On Monday in Lincoln, Nebraska, Attorney General Mike Hilgers took a significant step by filing a lawsuit in Lancaster County District Court. This lawsuit is directed at Change Healthcare, a subsidiary of UnitedHealth Group. The allegations center around violations of Nebraska's Consumer Protection and Data Security Laws.

Data Breach and Its Consequences

The lawsuit stems from a national data breach that exposed the personal and electronic protected health information of a large number of Nebraskans. It is believed that at least 500,000 Nebraskans, if not over a million, had their sensitive data compromised. This data includes medical diagnoses, recommendations, prescriptions, and more. The subsequent operational shutdown disrupted critical healthcare services across the state.The failure of Change Healthcare to implement proper security measures is seen as exacerbating the data breach. Healthcare providers were left unable to deliver timely care, and Nebraskans' most sensitive information was at risk. Attorney General Hilgers emphasized the severity of the situation, stating that this data breach is historic. It not only compromised the privacy and financial data of Nebraskans but also shut down essential payment and claim processing systems.Healthcare providers, especially those in rural areas, have been unfairly burdened with financial pain. Major cash flow issues have arisen, and in some cases, services have been delayed. Additionally, Change Healthcare's failure to provide proper notice to Nebraskans deprived them of the opportunity to protect themselves from possible scams and fraud.

Details of the Breach

The data breach began when the username and password of a low-level customer support employee were posted in a Telegram group chat. A hacker then accessed Change's system through a remote access service and remained undetected for nine days. During this time, a significant amount of data was stolen, including Social Security numbers, driver's license numbers, health insurance information, medical records, and billing details.Change Healthcare only became aware of the activity on February 21, 2024, when the hacker deployed ransomware, crippling their systems. As a result, the company took its systems offline, effectively shutting down its operations. This caused widespread disruption to Nebraska's healthcare system, particularly affecting rural hospitals and critical access facilities.

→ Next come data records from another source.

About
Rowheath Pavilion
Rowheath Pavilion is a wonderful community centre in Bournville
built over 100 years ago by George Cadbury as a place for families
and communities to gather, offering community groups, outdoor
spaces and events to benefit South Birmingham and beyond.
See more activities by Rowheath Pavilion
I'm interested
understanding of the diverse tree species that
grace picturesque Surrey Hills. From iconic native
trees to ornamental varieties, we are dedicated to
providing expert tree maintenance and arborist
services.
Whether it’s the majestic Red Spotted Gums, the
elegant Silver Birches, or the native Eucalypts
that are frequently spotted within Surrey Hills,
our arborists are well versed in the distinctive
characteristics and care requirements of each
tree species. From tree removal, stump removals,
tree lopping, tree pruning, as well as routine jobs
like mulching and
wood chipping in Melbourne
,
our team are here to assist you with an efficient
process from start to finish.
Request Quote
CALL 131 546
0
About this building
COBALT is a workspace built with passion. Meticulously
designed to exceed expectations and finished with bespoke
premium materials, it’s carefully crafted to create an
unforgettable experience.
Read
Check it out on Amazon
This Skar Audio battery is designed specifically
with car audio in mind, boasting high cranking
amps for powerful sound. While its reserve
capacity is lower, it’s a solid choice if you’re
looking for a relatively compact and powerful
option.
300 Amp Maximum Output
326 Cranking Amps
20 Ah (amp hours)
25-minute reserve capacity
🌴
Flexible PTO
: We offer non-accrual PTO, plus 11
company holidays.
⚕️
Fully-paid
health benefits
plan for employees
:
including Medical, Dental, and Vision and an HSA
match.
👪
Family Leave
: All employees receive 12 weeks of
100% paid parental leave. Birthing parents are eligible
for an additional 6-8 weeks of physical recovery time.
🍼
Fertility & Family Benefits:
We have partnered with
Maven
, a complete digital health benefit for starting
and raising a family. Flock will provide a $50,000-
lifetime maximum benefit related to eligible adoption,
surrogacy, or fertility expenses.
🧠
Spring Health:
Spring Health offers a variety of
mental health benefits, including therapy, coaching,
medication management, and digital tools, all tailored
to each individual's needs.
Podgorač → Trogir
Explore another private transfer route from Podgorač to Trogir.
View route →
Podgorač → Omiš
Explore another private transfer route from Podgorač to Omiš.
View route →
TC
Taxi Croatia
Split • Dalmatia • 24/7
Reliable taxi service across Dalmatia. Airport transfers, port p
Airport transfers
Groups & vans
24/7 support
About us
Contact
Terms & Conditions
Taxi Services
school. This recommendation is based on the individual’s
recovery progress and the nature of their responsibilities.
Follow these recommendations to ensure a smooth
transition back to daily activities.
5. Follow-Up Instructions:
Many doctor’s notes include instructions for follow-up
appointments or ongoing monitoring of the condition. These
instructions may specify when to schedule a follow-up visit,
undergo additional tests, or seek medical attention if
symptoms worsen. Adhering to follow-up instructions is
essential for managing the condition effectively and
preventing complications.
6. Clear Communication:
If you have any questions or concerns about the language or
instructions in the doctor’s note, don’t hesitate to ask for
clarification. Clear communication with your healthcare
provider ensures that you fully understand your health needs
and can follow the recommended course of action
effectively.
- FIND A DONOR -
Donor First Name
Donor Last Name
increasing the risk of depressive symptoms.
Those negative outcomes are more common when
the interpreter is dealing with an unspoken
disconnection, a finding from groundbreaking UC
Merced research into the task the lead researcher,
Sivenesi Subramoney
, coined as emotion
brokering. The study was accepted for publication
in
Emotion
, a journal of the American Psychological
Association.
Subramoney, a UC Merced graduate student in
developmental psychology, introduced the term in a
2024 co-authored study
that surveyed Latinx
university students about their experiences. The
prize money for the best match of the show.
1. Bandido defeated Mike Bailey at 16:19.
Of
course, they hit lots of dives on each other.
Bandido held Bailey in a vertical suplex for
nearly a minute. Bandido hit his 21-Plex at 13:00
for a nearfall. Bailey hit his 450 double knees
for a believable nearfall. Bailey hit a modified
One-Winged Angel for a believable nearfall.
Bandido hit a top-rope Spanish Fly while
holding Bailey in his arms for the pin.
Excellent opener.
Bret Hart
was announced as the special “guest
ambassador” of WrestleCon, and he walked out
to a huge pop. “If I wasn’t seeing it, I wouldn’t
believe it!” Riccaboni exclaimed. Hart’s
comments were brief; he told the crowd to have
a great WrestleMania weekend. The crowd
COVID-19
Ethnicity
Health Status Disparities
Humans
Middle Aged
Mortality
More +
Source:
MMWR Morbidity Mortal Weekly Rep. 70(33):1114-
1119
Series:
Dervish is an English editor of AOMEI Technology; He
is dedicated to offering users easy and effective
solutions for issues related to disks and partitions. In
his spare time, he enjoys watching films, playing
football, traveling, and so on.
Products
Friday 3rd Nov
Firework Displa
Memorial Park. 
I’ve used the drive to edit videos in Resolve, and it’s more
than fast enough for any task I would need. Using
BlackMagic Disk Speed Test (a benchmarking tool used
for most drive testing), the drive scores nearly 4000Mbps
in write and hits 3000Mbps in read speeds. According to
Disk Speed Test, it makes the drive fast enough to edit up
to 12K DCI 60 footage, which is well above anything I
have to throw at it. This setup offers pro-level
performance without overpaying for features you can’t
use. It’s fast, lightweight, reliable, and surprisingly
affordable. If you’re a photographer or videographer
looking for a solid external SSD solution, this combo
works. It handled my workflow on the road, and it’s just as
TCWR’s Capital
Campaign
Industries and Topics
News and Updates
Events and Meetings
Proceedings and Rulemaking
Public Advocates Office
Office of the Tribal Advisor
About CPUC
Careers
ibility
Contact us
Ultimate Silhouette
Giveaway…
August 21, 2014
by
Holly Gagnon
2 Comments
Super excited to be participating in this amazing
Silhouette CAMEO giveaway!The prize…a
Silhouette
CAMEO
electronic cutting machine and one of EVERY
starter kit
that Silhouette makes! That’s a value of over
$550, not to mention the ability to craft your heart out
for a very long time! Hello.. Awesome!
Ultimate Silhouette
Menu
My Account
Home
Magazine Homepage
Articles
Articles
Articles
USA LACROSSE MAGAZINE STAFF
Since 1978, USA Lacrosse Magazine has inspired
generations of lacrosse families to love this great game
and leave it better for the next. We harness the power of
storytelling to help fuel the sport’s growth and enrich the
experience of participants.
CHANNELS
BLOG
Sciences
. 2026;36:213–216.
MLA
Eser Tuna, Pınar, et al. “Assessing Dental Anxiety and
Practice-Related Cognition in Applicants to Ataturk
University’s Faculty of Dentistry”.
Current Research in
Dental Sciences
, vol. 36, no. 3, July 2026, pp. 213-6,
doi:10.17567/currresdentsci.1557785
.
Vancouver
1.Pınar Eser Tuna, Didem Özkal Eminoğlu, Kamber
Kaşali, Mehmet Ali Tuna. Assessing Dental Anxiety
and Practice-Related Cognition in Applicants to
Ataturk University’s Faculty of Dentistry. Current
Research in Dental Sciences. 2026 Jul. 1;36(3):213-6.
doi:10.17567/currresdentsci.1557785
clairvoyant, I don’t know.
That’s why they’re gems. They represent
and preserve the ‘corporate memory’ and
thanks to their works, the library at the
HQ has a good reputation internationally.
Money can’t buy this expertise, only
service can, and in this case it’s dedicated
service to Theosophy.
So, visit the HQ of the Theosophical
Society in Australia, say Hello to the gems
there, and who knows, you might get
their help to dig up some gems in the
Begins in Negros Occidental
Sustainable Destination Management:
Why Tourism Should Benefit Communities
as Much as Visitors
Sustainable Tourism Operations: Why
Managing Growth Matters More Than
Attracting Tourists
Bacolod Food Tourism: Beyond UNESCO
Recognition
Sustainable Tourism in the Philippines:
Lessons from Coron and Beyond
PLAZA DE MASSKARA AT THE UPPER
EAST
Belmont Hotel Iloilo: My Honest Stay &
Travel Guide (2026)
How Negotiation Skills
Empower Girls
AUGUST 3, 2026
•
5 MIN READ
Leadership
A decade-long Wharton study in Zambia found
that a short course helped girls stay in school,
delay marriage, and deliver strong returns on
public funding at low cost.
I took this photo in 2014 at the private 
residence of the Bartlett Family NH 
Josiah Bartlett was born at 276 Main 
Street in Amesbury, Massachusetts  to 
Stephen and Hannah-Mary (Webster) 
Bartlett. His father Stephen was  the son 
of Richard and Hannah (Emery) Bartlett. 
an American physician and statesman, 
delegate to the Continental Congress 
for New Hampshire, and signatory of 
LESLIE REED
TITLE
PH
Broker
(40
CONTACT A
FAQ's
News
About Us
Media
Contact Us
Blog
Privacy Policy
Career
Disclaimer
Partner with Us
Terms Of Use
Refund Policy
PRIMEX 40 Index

Legal Actions and Remedies

The Nebraska Attorney General's Office became involved in March 2024 and worked with the Consumer Protection Division to file this lawsuit. The complaint seeks to hold Change Healthcare accountable for its failures. It asks the Court to order the company to implement stronger data security measures and to pay damages and penalties for the harm caused to Nebraska residents and healthcare providers.Attorney General Hilgers advises that anyone affected by the breach should be cautious of calls about medical bills, as they are likely to be scams. He also calls on Nebraska healthcare providers who may have been affected by the cyberattack to come forward and submit their contact information to the Nebraska Attorney General's Office.In conclusion, a functioning medical marketplace requires a trustworthy medical payments backbone. Companies must fulfill their obligations and take every possible measure to protect Nebraska's health information and provide proper notice when data is breached. This lawsuit is aimed at restoring trust in the system and remedying the harm suffered by Nebraskans and their medical providers.